- SMART
- The published acronym for what makes a goal actionable: Specific, Measurable, Achievable, Relevant, Time-bound. Coined by George T. Doran in Management Review, November 1981. Doran's actual paper called the test "smart" because it was meant to be remembered, not to be reverent. The five letters cover the most common failure modes of a stated goal.
- Specific
- The first SMART letter. A specific goal names exactly what changes: what gets done, by whom, where, with which resources. "Get healthier" is not specific; "walk 30 minutes after dinner four nights a week" is. Specificity rules out plausible deniability when the goal isn't met.
- Measurable
- The second SMART letter. A measurable goal has a number (or a yes/no) you can check at the end. Drucker's repeated maxim, "what gets measured gets managed," sits behind this letter. If you can't tell whether you hit it, you also can't tell whether you tried.
- Achievable
- The third SMART letter. The goal is reachable given current circumstance and resources. Doran's framing: a stretch is good, an impossible target is theater. The check isn't "is this easy?" but "is there a credible path from here to there?" If you can't sketch the path, the goal is aspiration, not goal.
- Relevant
- The fourth SMART letter. The goal serves the role and the value it's attached to. A goal that's specific, measurable, and achievable but doesn't move any role you care about is a distraction. Relevance is what role-based planning supplies; without roles named first, this letter has nothing to check against.
- Time-bound
- The fifth SMART letter. The goal has a date by which it's met or missed. "Eventually" is not a date; "by the last Friday of October" is. Time-bound goals create the small pressure that closes the loop. Without it, the goal stays open forever and the brain stops treating it as real.
- Leading vs. lagging indicator
- A leading indicator predicts the result before it arrives (study hours per week predict exam score). A lagging indicator confirms the result after the fact (the exam score itself). Goals are usually phrased as the lagging measure; tasks track the leading ones. A goal you can't break into a leading indicator is hard to manage week to week.
- 1% better
- James Clear's framing in Atomic Habits (2018): small daily gains compound. Improve 1% a day for a year and you're 37 times better; lose 1% a day for a year and you're at 0.03 of where you started. The math is illustrative, not literal, but the principle stands: goals don't move in leaps; they move in tiny consistent margins.
- Begin with the end in mind
- Covey's Habit 2. Before you start a goal, picture the finished result clearly: what's been done, by whom, by when, with what visible mark of completion. Habit 2 sits between values and SMART because it forces the man to see the end before he picks the means. Two questions seal the habit: at the end of this year, what should be done? At the end of my life, what should I be remembered for?

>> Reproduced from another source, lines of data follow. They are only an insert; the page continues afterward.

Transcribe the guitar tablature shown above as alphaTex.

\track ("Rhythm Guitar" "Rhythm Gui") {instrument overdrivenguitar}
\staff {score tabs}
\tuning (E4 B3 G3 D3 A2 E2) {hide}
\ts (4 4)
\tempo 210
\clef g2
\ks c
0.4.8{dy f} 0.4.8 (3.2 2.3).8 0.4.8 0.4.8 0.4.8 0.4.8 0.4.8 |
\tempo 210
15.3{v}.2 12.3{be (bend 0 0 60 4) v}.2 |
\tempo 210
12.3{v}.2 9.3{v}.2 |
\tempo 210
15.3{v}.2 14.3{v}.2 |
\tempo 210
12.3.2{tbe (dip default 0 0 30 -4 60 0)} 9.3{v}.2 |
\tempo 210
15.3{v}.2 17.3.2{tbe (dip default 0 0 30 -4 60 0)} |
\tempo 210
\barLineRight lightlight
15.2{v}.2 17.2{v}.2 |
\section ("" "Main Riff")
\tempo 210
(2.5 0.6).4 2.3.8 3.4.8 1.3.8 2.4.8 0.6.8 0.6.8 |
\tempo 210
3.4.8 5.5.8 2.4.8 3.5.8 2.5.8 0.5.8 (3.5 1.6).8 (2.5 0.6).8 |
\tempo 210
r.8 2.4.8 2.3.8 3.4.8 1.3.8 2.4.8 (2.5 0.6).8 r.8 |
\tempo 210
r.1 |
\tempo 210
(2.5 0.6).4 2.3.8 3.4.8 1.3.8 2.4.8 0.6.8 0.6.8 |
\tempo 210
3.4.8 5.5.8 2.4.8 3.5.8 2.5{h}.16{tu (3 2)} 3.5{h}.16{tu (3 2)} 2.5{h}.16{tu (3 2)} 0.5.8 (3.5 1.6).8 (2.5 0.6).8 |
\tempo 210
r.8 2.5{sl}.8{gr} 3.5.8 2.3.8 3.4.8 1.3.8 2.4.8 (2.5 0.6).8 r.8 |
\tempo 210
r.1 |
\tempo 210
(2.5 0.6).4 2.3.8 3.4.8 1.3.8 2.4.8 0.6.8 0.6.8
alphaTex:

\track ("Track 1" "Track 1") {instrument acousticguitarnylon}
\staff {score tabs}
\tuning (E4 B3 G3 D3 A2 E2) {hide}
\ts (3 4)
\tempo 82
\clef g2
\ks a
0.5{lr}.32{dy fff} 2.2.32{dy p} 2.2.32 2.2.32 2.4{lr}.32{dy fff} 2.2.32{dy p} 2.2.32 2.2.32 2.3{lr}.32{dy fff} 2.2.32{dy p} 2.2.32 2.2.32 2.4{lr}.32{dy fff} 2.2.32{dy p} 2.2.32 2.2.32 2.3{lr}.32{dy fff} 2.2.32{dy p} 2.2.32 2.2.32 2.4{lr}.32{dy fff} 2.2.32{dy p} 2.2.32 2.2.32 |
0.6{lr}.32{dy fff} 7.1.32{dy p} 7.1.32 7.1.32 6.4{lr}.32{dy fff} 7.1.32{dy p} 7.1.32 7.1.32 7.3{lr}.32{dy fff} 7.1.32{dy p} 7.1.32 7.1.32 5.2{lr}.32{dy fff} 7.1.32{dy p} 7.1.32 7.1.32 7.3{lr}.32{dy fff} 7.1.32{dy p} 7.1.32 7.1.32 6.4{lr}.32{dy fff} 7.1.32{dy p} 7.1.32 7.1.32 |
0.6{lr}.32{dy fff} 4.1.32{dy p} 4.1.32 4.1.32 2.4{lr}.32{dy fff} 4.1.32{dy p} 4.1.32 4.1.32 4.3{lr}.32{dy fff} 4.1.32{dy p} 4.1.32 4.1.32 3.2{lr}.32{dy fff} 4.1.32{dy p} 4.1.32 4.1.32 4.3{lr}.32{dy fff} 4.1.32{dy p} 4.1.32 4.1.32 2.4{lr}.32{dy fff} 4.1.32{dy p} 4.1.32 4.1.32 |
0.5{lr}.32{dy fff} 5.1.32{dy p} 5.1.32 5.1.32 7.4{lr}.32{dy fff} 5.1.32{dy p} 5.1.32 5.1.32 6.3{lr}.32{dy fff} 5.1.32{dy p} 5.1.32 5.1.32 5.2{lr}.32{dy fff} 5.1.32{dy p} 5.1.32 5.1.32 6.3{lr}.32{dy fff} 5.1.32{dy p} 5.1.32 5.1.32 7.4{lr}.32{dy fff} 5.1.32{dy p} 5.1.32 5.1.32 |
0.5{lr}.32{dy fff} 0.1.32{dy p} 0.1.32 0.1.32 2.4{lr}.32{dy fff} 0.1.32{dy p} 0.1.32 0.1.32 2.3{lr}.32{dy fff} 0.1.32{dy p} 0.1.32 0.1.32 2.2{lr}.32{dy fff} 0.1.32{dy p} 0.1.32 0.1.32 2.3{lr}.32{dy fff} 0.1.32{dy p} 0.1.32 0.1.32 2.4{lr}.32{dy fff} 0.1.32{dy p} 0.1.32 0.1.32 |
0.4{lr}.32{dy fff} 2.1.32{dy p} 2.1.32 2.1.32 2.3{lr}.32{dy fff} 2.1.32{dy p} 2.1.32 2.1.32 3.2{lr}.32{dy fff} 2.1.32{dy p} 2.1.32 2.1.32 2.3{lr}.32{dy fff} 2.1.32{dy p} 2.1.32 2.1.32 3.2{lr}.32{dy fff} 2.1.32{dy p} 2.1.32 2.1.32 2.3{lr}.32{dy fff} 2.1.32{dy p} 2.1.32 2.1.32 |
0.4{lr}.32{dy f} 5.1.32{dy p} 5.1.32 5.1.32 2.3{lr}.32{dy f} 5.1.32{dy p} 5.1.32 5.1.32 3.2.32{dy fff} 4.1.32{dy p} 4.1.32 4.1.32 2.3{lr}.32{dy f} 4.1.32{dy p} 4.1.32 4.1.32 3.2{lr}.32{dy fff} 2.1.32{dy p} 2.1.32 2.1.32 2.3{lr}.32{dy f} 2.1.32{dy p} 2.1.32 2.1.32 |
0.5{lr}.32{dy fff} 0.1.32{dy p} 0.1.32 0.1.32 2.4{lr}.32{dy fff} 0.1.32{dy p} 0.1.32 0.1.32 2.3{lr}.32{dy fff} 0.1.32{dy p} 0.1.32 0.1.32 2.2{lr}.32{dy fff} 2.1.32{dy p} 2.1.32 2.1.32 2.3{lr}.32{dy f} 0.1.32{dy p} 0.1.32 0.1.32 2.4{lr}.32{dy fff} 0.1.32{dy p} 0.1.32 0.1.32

- Expanded SMART (8 elements)
- The York Rite Leadership extension of the classic five-letter SMART. A workable goal is also Actionable (clear next step), Divided into progressive steps, Communicated to those affected, Assimilated by the team, Measured against the standard, and Adjusted based on reality as it changes. The point isn't acronym worship; it's that a goal that survives contact with a real week needs more than five tests. Use the original SMART as the gate; use these three as the maintenance kit.
- OKR
- Objectives and Key Results. A modern alternative to SMART popularized by Andy Grove at Intel and John Doerr (Measure What Matters, 2018). An Objective is the qualitative goal ("close out the year strong as Senior Warden"); the Key Results are the three to five measurable signals that say it was done. OKRs are noisier than SMART for personal use; they shine when a lodge or a committee uses them together because the Key Results force a shared definition of "done."
- Law of Navigation (Maxwell)
- John Maxwell's fourth Irrefutable Law: "Anyone can steer the ship, but it takes a leader to chart the course." The Law of Navigation is what SMART goals do for a man: it forces him to lay the route in writing before the trip starts, so the daily steering happens against a known plan. Without the chart, steering becomes reaction. Maxwell's research note on the law: leaders who refuse to navigate get rewarded with crews who decide on their own where the ship is going.
- BHAG (Big Hairy Audacious Goal)
- From Collins & Porras, Built to Last (1994): a Big Hairy Audacious Goal is a 10-to-30-year goal so concrete and so large that it galvanizes effort across years and across people. SMART scoping is the right tool for next quarter; a BHAG is the right tool for the long arc. The two work in series: the BHAG sets the horizon, and SMART goals each year ladder toward it. The Craft's vision documents are BHAGs in slow motion.